====== Data section ======

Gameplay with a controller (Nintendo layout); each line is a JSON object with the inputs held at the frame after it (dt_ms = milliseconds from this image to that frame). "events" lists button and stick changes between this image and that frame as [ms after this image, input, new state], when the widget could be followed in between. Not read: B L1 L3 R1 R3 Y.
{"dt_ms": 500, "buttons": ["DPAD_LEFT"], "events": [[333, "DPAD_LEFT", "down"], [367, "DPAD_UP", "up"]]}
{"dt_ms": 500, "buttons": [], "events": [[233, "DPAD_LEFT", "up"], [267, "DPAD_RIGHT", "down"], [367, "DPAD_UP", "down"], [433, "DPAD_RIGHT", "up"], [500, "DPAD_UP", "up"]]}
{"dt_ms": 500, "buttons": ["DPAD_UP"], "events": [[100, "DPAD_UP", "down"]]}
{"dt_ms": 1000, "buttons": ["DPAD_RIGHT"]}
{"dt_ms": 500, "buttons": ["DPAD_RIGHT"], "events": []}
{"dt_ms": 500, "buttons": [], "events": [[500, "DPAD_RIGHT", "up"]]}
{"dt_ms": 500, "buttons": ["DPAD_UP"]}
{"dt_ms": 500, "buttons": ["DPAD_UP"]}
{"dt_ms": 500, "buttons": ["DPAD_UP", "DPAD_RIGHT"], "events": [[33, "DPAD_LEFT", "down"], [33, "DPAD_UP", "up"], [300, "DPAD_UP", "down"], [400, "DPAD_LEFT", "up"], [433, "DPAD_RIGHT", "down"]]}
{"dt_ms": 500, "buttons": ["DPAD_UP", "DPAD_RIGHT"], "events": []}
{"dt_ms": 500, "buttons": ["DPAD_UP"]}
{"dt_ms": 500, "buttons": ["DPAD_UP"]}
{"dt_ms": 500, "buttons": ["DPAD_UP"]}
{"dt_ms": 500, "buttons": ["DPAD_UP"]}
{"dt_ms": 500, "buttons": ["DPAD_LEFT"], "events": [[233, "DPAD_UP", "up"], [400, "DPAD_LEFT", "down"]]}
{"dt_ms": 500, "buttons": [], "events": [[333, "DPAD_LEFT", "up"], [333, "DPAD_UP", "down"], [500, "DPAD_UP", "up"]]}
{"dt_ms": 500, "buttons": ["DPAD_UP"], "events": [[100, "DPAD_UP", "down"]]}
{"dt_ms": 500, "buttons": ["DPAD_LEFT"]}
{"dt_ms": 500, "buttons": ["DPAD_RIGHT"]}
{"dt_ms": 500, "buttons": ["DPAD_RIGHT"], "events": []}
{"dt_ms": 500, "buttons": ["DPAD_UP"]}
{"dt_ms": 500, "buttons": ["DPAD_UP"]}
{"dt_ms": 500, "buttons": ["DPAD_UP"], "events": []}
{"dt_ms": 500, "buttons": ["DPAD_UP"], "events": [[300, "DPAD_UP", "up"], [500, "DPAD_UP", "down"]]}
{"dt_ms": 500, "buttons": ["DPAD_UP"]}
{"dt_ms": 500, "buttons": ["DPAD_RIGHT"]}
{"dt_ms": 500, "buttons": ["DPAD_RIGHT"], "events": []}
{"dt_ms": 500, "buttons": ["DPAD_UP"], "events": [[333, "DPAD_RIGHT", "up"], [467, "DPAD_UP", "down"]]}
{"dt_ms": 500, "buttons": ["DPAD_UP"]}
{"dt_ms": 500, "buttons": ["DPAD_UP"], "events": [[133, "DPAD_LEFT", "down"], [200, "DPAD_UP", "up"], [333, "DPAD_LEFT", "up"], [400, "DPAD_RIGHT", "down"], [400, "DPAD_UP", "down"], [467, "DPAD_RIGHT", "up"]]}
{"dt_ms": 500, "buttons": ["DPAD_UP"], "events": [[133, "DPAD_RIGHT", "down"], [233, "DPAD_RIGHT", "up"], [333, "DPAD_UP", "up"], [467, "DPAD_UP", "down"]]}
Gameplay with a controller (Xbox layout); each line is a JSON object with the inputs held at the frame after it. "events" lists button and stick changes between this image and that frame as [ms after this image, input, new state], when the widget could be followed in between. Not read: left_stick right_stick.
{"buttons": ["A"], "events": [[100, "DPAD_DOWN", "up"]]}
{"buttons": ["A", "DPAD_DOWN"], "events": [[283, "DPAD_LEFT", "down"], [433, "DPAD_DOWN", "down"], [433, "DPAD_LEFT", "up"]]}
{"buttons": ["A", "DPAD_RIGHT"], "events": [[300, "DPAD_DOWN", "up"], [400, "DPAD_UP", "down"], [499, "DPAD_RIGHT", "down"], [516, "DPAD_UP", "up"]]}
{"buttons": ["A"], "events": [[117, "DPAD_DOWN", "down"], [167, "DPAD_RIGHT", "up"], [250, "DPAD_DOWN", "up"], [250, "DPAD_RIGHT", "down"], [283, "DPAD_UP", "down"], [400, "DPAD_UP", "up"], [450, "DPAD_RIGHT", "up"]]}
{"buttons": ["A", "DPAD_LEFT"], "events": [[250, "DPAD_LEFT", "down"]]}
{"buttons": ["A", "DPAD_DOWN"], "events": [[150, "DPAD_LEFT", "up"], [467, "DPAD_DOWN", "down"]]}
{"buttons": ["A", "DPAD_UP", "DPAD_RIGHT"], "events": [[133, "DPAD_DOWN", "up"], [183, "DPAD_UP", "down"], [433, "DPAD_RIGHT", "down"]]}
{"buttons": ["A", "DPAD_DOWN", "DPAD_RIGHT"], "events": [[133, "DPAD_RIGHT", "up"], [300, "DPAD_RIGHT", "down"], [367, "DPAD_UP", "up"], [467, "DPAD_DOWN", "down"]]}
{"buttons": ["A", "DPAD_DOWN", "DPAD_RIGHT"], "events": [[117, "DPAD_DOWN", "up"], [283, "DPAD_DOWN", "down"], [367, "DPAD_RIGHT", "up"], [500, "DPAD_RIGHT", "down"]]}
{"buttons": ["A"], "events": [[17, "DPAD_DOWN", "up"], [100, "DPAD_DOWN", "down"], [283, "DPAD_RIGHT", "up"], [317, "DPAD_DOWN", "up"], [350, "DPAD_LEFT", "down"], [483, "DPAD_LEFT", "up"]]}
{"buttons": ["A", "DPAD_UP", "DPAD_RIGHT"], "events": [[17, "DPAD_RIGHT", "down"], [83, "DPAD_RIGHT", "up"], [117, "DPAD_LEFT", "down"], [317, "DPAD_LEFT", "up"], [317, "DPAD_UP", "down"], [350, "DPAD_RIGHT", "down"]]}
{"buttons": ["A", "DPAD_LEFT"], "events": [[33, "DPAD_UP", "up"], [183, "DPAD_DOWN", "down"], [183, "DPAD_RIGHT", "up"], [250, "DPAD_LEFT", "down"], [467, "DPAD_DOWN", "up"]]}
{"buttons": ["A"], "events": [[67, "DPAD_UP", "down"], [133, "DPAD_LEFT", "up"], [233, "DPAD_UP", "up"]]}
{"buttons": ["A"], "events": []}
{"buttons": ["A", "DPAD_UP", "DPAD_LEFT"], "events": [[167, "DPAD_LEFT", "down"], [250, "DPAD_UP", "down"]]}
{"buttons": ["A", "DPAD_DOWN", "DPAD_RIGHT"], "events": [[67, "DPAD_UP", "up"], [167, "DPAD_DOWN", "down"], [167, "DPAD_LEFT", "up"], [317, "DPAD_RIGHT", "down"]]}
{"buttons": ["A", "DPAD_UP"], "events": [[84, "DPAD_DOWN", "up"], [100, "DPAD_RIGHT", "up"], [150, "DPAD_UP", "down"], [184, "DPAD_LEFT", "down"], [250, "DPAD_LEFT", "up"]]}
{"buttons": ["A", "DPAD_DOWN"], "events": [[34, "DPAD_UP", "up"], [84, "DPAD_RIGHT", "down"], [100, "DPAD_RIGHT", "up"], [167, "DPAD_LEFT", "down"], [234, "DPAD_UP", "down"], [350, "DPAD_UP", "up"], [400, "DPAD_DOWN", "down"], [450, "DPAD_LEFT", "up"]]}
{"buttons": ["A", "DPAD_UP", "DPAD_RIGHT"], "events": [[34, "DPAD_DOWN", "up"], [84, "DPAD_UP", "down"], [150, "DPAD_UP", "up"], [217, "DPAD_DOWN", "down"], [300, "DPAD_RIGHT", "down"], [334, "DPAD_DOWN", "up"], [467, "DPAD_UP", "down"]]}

======

* **Problem to work on**
All lines of the records above that carry the word "frame" should be listed.

* **Final answer**
Gameplay with a controller (Nintendo layout); each line is a JSON object with the inputs held at the frame after it (dt_ms = milliseconds from this image to that frame). "events" lists button and stick changes between this image and that frame as [ms after this image, input, new state], when the widget could be followed in between. Not read: B L1 L3 R1 R3 Y.
Gameplay with a controller (Xbox layout); each line is a JSON object with the inputs held at the frame after it. "events" lists button and stick changes between this image and that frame as [ms after this image, input, new state], when the widget could be followed in between. Not read: left_stick right_stick.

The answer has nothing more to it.